I must have missed the widespread availability of patches for
secure renegotiation -- or are they taking down the entire internet
until further notice?   ;-)

> 
> > Remember, rejecting a renegotiating ClientHello does not necessarily lead
> > to an interoperability failure; it only does so if the client will not
> > reconnect.
> 
> By definition, the alert that rejects a renegotiating client auth
> (no_renegotiation) is a warning alert.  It leaves the previous TLS
> connection and session state intact and able to continue.  So IINM, it does
> not lead to an interoperability failure unless the client chooses to treat
> that alert as fatal, despite being a warning, AND refuses to reconnect.
> Right?

In theory "no_renegotiation" alert is a warning alert.

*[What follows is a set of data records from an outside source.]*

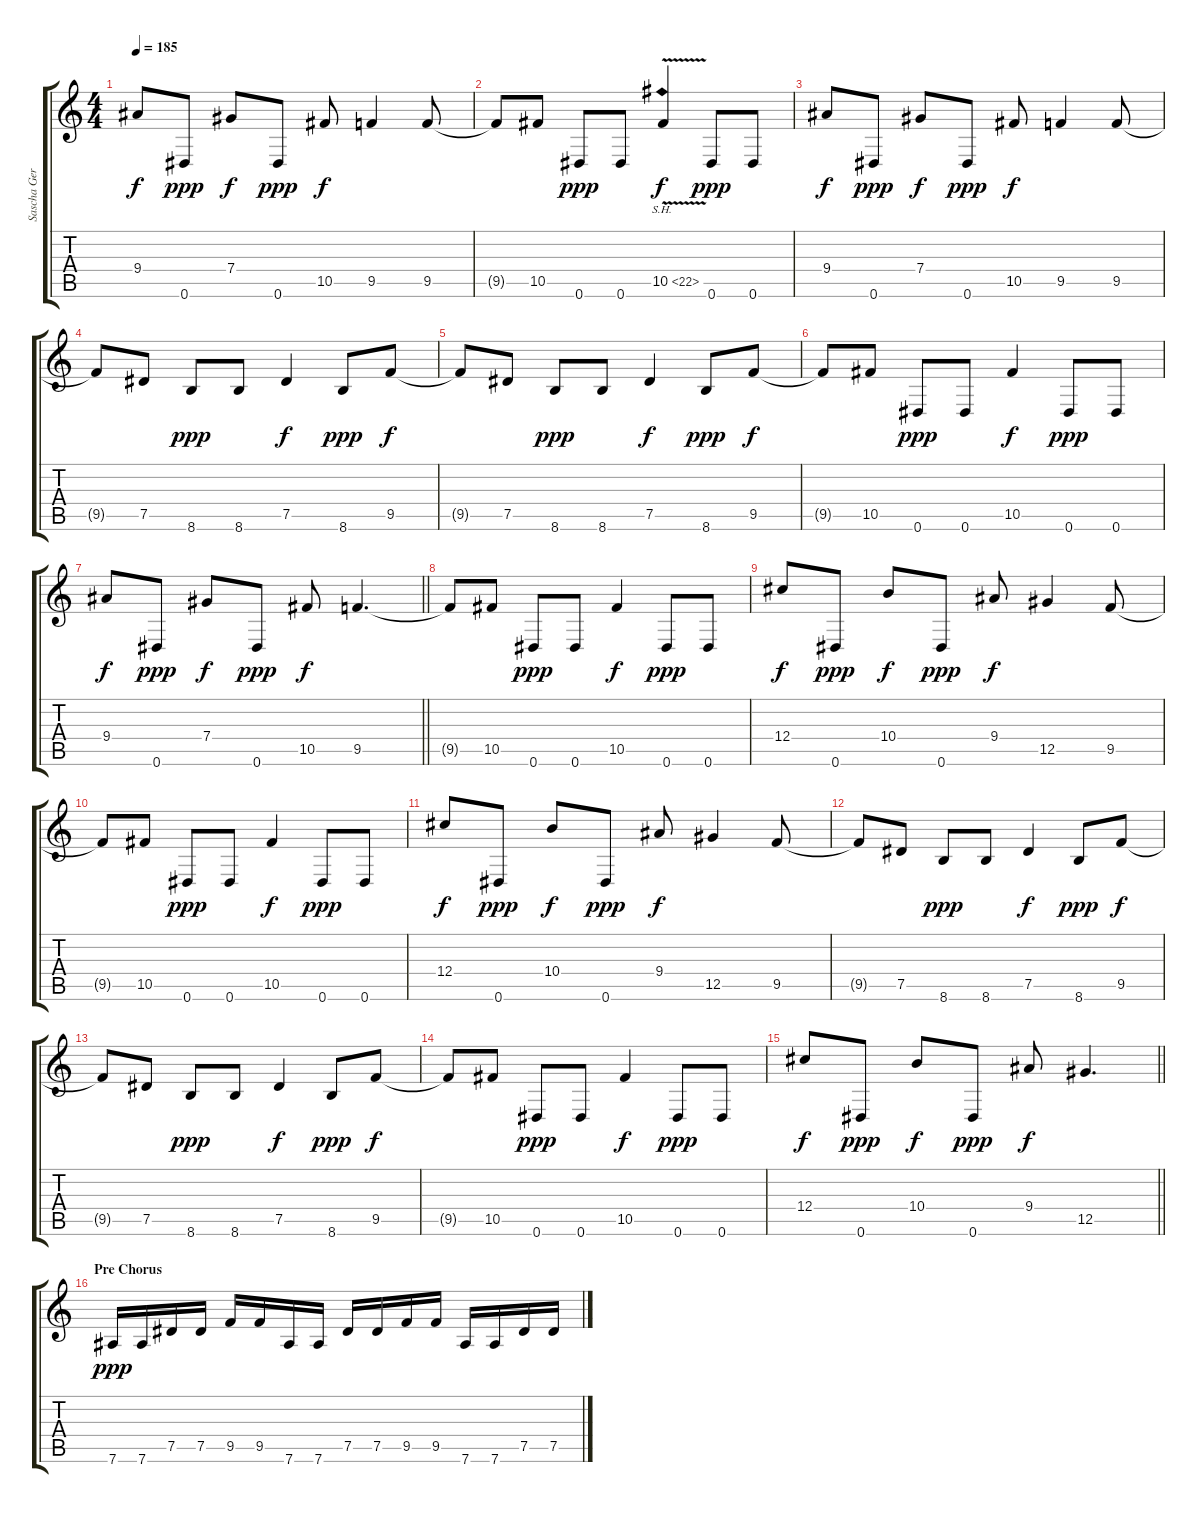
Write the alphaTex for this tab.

\track ("Sascha Gerstner" "Sascha Ger") {instrument distortionguitar}
\staff {score tabs}
\tuning (Eb4 Bb3 Gb3 Db3 Ab2 Eb2) {hide}
\ts (4 4)
\tempo 185
\clef g2
\ks c
9.4.8{dy f} 0.6.8{dy ppp} 7.4.8{dy f} 0.6.8{dy ppp} 10.5.8{dy f} 9.5.4 9.5.8 |
9.5{t}.8 10.5.8 0.6.8{dy ppp} 0.6.8 10.5{sh 12 v}.4{dy f} 0.6.8{dy ppp} 0.6.8 |
9.4.8{dy f} 0.6.8{dy ppp} 7.4.8{dy f} 0.6.8{dy ppp} 10.5.8{dy f} 9.5.4 9.5.8 |
9.5{t}.8 7.5.8 8.6.8{dy ppp} 8.6.8 7.5.4{dy f} 8.6.8{dy ppp} 9.5.8{dy f} |
9.5{t}.8 7.5.8 8.6.8{dy ppp} 8.6.8 7.5.4{dy f} 8.6.8{dy ppp} 9.5.8{dy f} |
9.5{t}.8 10.5.8 0.6.8{dy ppp} 0.6.8 10.5.4{dy f} 0.6.8{dy ppp} 0.6.8 |
\barLineRight lightlight
9.4.8{dy f} 0.6.8{dy ppp} 7.4.8{dy f} 0.6.8{dy ppp} 10.5.8{dy f} 9.5.4{d} |
9.5{t}.8 10.5.8 0.6.8{dy ppp} 0.6.8 10.5.4{dy f} 0.6.8{dy ppp} 0.6.8 |
12.4.8{dy f} 0.6.8{dy ppp} 10.4.8{dy f} 0.6.8{dy ppp} 9.4.8{dy f} 12.5.4 9.5.8 |
9.5{t}.8 10.5.8 0.6.8{dy ppp} 0.6.8 10.5.4{dy f} 0.6.8{dy ppp} 0.6.8 |
12.4.8{dy f} 0.6.8{dy ppp} 10.4.8{dy f} 0.6.8{dy ppp} 9.4.8{dy f} 12.5.4 9.5.8 |
9.5{t}.8 7.5.8 8.6.8{dy ppp} 8.6.8 7.5.4{dy f} 8.6.8{dy ppp} 9.5.8{dy f} |
9.5{t}.8 7.5.8 8.6.8{dy ppp} 8.6.8 7.5.4{dy f} 8.6.8{dy ppp} 9.5.8{dy f} |
9.5{t}.8 10.5.8 0.6.8{dy ppp} 0.6.8 10.5.4{dy f} 0.6.8{dy ppp} 0.6.8 |
\barLineRight lightlight
12.4.8{dy f} 0.6.8{dy ppp} 10.4.8{dy f} 0.6.8{dy ppp} 9.4.8{dy f} 12.5.4{d} |
\section ("" "Pre Chorus")
7.6.16{dy ppp} 7.6.16 7.5.16 7.5.16 9.5.16 9.5.16 7.6.16 7.6.16 7.5.16 7.5.16 9.5.16 9.5.16 7.6.16 7.6.16 7.5.16 7.5.16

In theory a server that wants to obtain a client certificate
and send a HelloRequest should treat a resulting 'no_renegotiation' alert
similar to a no_certificate alert (SSLv3) or empty Certificate message.

but it is probably not that simple.


If the server chokes when the client denies the HelloRequest
with a no_renegotiation alert and the app on top re-connects,
repeating the request, then this could result in a deadly
embrace.  I hope the app uses a retry-counter.